New Zealand cricketer

William Salter Austen Williams (born 6 October 1992) is a New Zealand and English cricketer. He made his List A debut for Canterbury on 18 January 2017 in the 2016–17 Ford Trophy. He made his Twenty20 debut for Canterbury in the 2017–18 Super Smash on 14 December 2017.

A right-arm medium-fast bowler, Williams was the leading wicket-taker in the 2017–18 Plunket Shield season for Canterbury, with 19 dismissals in eight matches. In June 2018, he was awarded a contract with Canterbury for the 2018–19 season. On 9 January 2020, in the 2019–20 Super Smash against the Wellington Firebirds, Williams took a hat-trick.
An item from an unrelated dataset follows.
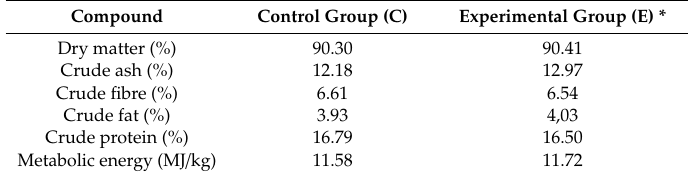
Table 1. Nutrient composition of feed mixtures from both groups.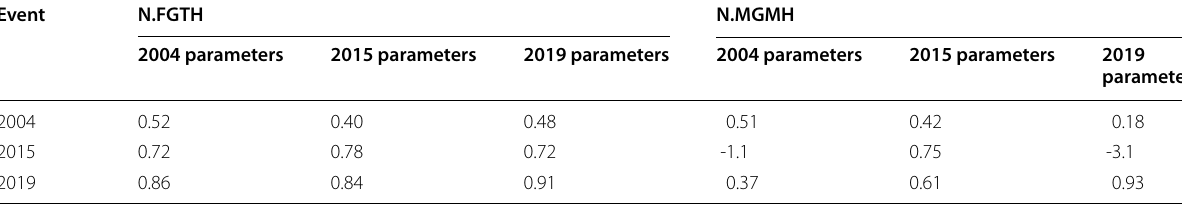
Table 2 NSE values evaluated for each heavy rain event using parameters estimated for all heavy rain events Event N.FGTH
In June 2020, he was offered a contract by Canterbury ahead of the 2020–21 domestic cricket season. In October 2020, in the second round of the 2020–21 Plunket Shield season, Williams took his first five-wicket haul in first-class cricket. In the next round of the tournament, he took another five-wicket haul, with 5/26 against Northern Districts.

In June 2022, Williams was signed on a short-term overseas contract by Lancashire County Cricket Club to play in the County Championship in England. The following month, Williams was signed as a local player by Lancashire until the end of the 2025 season, ending his Canterbury career.

In August 2025, it was announced that Williams would be moving to Gloucestershire after signing a three-year contract with the club starting in 2026.

In addition to his cricketing career, Williams is also a pilot.